**Task brief**
Determine how many lines of the entries include the word "LIST", and report that number with no further text.

Data items:
§ §
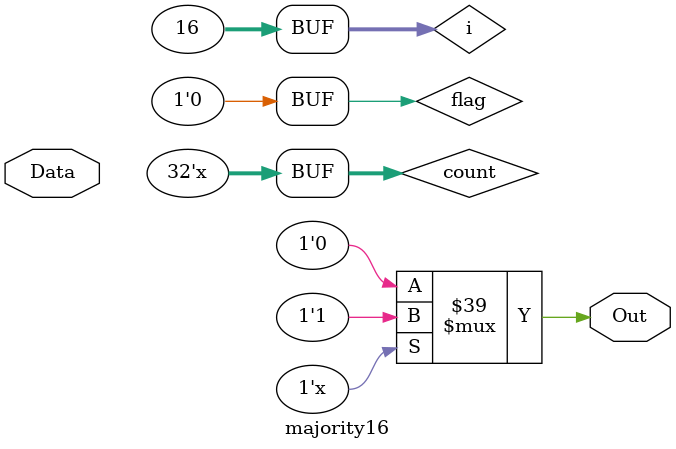
<source format=v>


//Write the Verilog module here
module majority16 (Out, Data);
  output reg Out;
  input [15:0] Data;
  integer i;
  integer count;
  //count=5'b0;
  reg flag=0;

  initial
    begin
      count=0;

    
    end
  always @(*)
     begin
     for (i=0; i<16; i++)
      if (Data[i]==1) begin count=count+1; end
   
       if (count>8) 
    begin 
     Out=1; 
    end
   else 
     begin 
      Out=0; 
     end
    end

endmodule
</source>
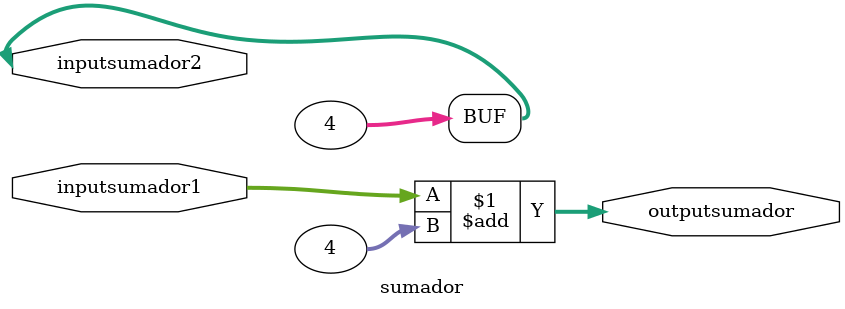
<source format=v>
module sumador(
	input[31:0]inputsumador1,inputsumador2,
	output[31:0]outputsumador
);

assign inputsumador2 = 4;
assign outputsumador = inputsumador1 + inputsumador2;

endmodule

</source>
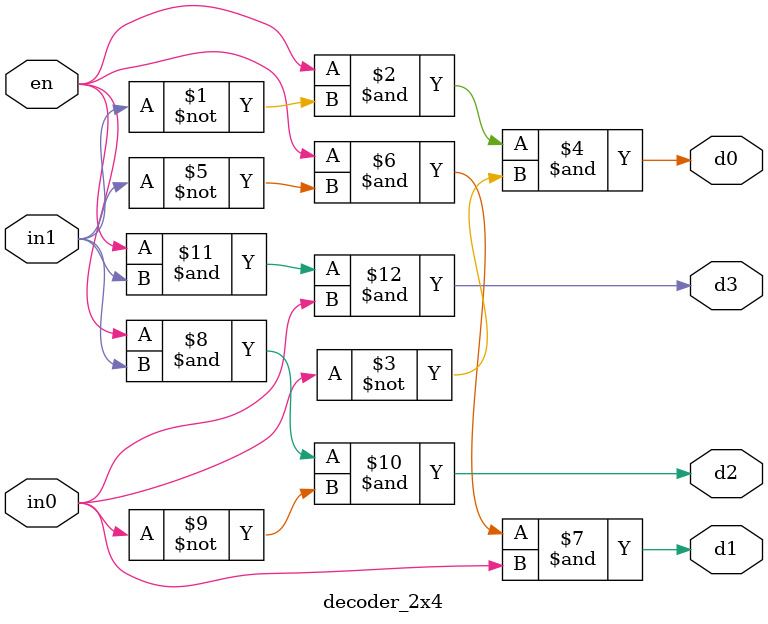
<source format=v>
`timescale 1ns / 1ps
module decoder_2x4(
	in1,in0,
	d0,d1,d2,d3
	,en
    );
	input in1,in0;
	input en;	//enable
	output d0,d1,d2,d3;
	
	assign d0=en&(~in1)&(~in0);
	assign d1=en&(~in1)&in0;
	assign d2=en&in1&(~in0);
	assign d3=en&in1&in0;
	
endmodule

</source>
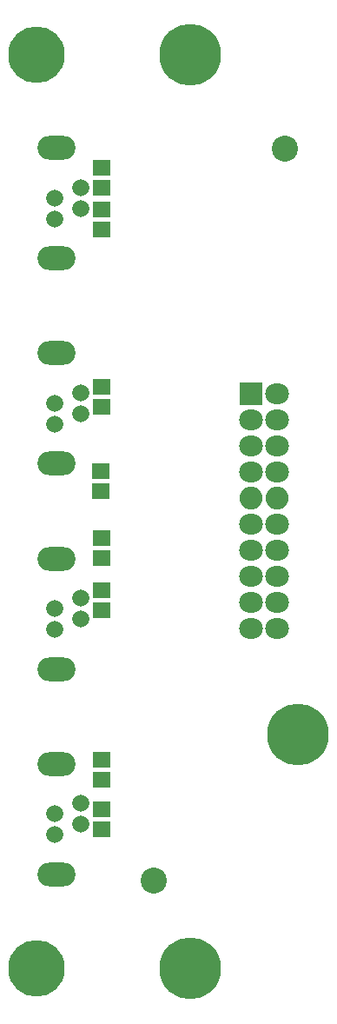
<source format=gbs>
G04 #@! TF.FileFunction,Soldermask,Bot*
%FSLAX46Y46*%
G04 Gerber Fmt 4.6, Leading zero omitted, Abs format (unit mm)*
G04 Created by KiCad (PCBNEW 4.0.4+e1-6308~48~ubuntu15.10.1-stable) date Tue Aug  8 09:27:19 2017*
%MOMM*%
%LPD*%
G01*
G04 APERTURE LIST*
%ADD10C,0.150000*%
%ADD11C,2.540000*%
%ADD12C,6.008000*%
%ADD13C,5.508000*%
%ADD14R,2.235200X2.235200*%
%ADD15O,2.308000X2.008000*%
%ADD16O,2.235200X2.235200*%
%ADD17C,1.668000*%
%ADD18O,3.708000X2.308000*%
%ADD19R,1.758000X1.508000*%
G04 APERTURE END LIST*
D10*
D11*
X77190600Y-131711700D03*
D12*
X80772000Y-51296000D03*
X80772000Y-140296000D03*
D13*
X65772000Y-140296000D03*
X65772000Y-51296000D03*
D14*
X86671200Y-84290000D03*
D15*
X89211200Y-84290000D03*
X86671200Y-86830000D03*
X89211200Y-86830000D03*
X86671200Y-89370000D03*
X89211200Y-89370000D03*
X86671200Y-91910000D03*
X89211200Y-91910000D03*
D16*
X86671200Y-94450000D03*
X89211200Y-94450000D03*
D15*
X86671200Y-96990000D03*
X89211200Y-96990000D03*
X86671200Y-99530000D03*
X89211200Y-99530000D03*
X86671200Y-102070000D03*
X89211200Y-102070000D03*
X86671200Y-104610000D03*
X89211200Y-104610000D03*
X86671200Y-107150000D03*
X89211200Y-107150000D03*
D12*
X91287600Y-117449600D03*
D17*
X70081200Y-126230000D03*
X70081200Y-124190000D03*
X67531200Y-125210000D03*
X67531200Y-127250000D03*
D18*
X67731200Y-131100000D03*
X67731200Y-120340000D03*
D17*
X70081200Y-106230000D03*
X70081200Y-104190000D03*
X67531200Y-105210000D03*
X67531200Y-107250000D03*
D18*
X67731200Y-111100000D03*
X67731200Y-100340000D03*
D17*
X70081200Y-86230000D03*
X70081200Y-84190000D03*
X67531200Y-85210000D03*
X67531200Y-87250000D03*
D18*
X67731200Y-91100000D03*
X67731200Y-80340000D03*
D17*
X70081200Y-66230000D03*
X70081200Y-64190000D03*
X67531200Y-65210000D03*
X67531200Y-67250000D03*
D18*
X67731200Y-71100000D03*
X67731200Y-60340000D03*
D19*
X72136000Y-100314000D03*
X72136000Y-98314000D03*
X72136000Y-103394000D03*
X72136000Y-105394000D03*
X72136000Y-124730000D03*
X72136000Y-126730000D03*
X72136000Y-121904000D03*
X72136000Y-119904000D03*
X72136000Y-66310000D03*
X72136000Y-68310000D03*
X72136000Y-64246000D03*
X72136000Y-62246000D03*
X72085200Y-91786200D03*
X72085200Y-93786200D03*
X72136000Y-85582000D03*
X72136000Y-83582000D03*
D11*
X89966800Y-60401200D03*
M02*

</source>
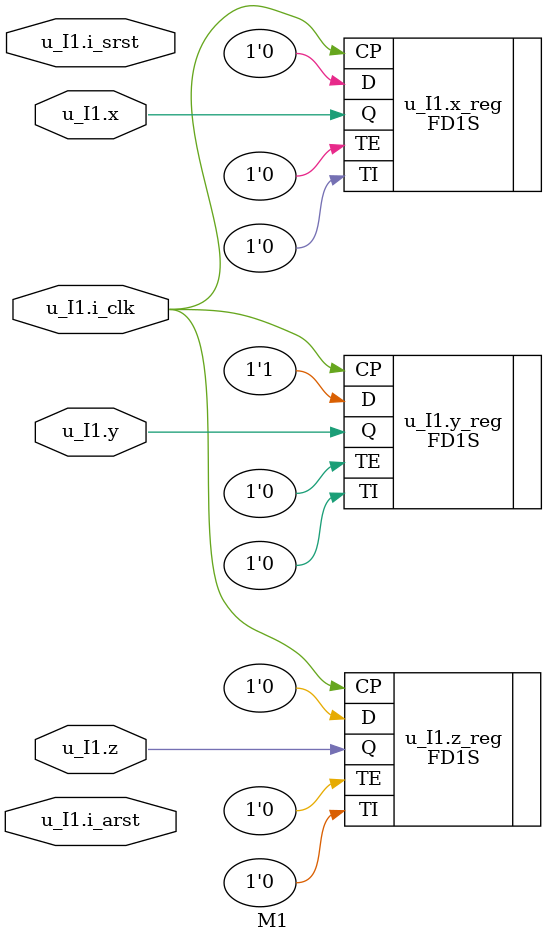
<source format=v>


module M1 ( \u_I1.i_clk , \u_I1.i_srst , \u_I1.i_arst , \u_I1.z , \u_I1.y , 
        \u_I1.x  );
  input \u_I1.i_clk , \u_I1.i_srst , \u_I1.i_arst ;
  inout \u_I1.z ,  \u_I1.y ,  \u_I1.x ;

  tri   \u_I1.z ;
  tri   \u_I1.y ;
  tri   \u_I1.x ;

  FD1S \u_I1.z_reg  ( .D(1'b0), .TI(1'b0), .TE(1'b0), .CP(\u_I1.i_clk ), .Q(
        \u_I1.z ) );
  FD1S \u_I1.y_reg  ( .D(1'b1), .TI(1'b0), .TE(1'b0), .CP(\u_I1.i_clk ), .Q(
        \u_I1.y ) );
  FD1S \u_I1.x_reg  ( .D(1'b0), .TI(1'b0), .TE(1'b0), .CP(\u_I1.i_clk ), .Q(
        \u_I1.x ) );
endmodule


</source>
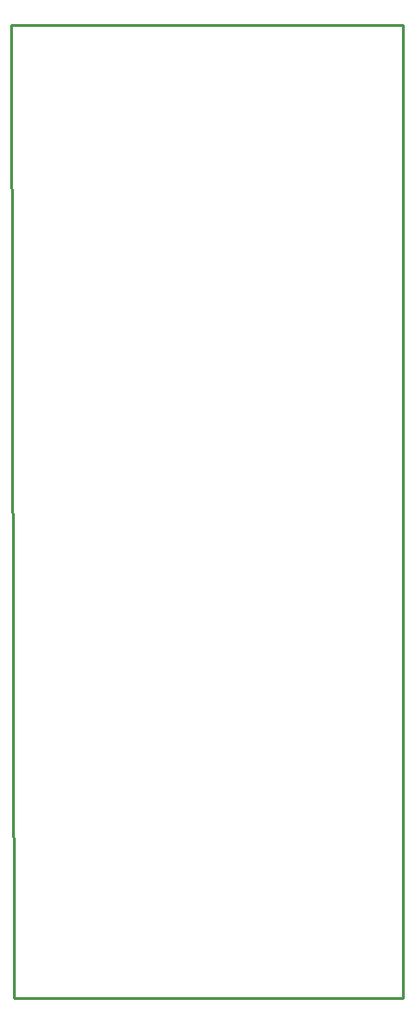
<source format=gbr>
G04 EAGLE Gerber RS-274X export*
G75*
%MOMM*%
%FSLAX34Y34*%
%LPD*%
%IN*%
%IPPOS*%
%AMOC8*
5,1,8,0,0,1.08239X$1,22.5*%
G01*
%ADD10C,0.254000*%


D10*
X-2540Y889000D02*
X0Y0D01*
X355400Y0D01*
X355400Y889000D01*
X-2540Y889000D01*
M02*

</source>
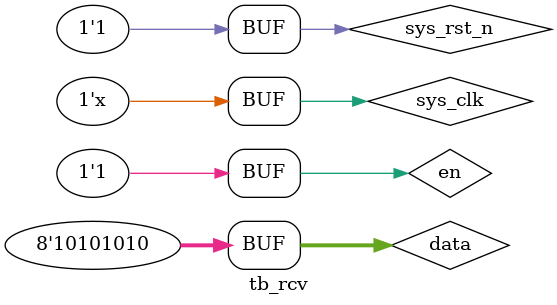
<source format=v>
`timescale 1ns / 1ps


module tb_rcv(

    );
    //ÊäÈë
reg sys_clk;
reg sys_rst_n;
reg en;
//Êä³ö
reg [7:0] data;

wire data1;

wire busy;
//ÐÅºÅ³õÊ¼»¯
initial begin
    sys_clk = 1'b0;
    sys_rst_n = 1'b1;
    en = 1'b0;
    data = 8'd0;
    #200
    sys_rst_n = 1'b0;
    #200
    sys_rst_n = 1'b1;
    #200
    data = 8'b10101010;
    #200
    en = 1'b1;
end
//Éú³ÉÊ±ÖÓ
always #1 sys_clk = ~sys_clk ;

uart_send  u_uart_send(
    .clk            (sys_clk),
    .sys_rst_n      (sys_rst_n),
    .uart_en        (en),
    .uart_din       (data),
    .uart_tx_busy   (busy),
    .uart_txd       (data1)
);
endmodule

</source>
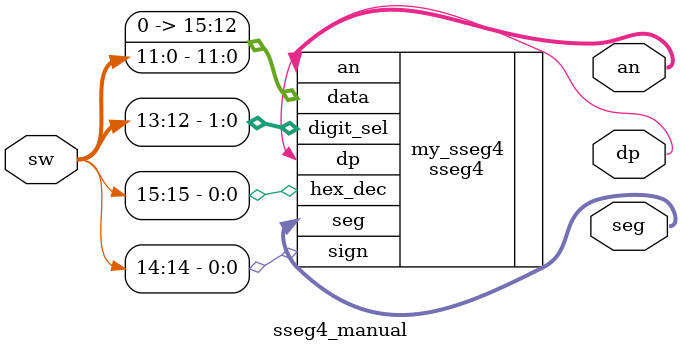
<source format=sv>
`timescale 1ns / 1ps


module sseg4_manual(
    input [15:0] sw,
    output [6:0] seg,
    output dp,
    output [3:0] an
    );
    
    sseg4 my_sseg4(
    .data({4'b0000,sw[11:0]}),
    .hex_dec(sw[15]),
    .sign(sw[14]),
    .digit_sel(sw[13:12]),
    .seg(seg),
    .dp(dp),
   .an(an)
    );
    
endmodule

</source>
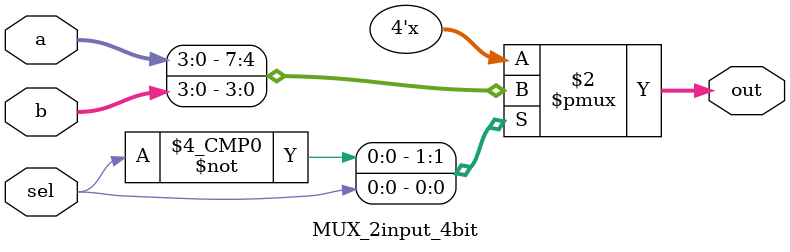
<source format=v>
module MUX_2input_4bit(
	input [3:0]a,
	input [3:0]b,
	input sel,
	output reg [3:0] out
);

always @ (a or b or sel) begin
	
	case(sel)
		
			1'b0: out <= a;
			1'b1: out <= b;
			default: out <= a;
		
		endcase
		
end

endmodule
		
</source>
§ §
**Solution to this exercise**
2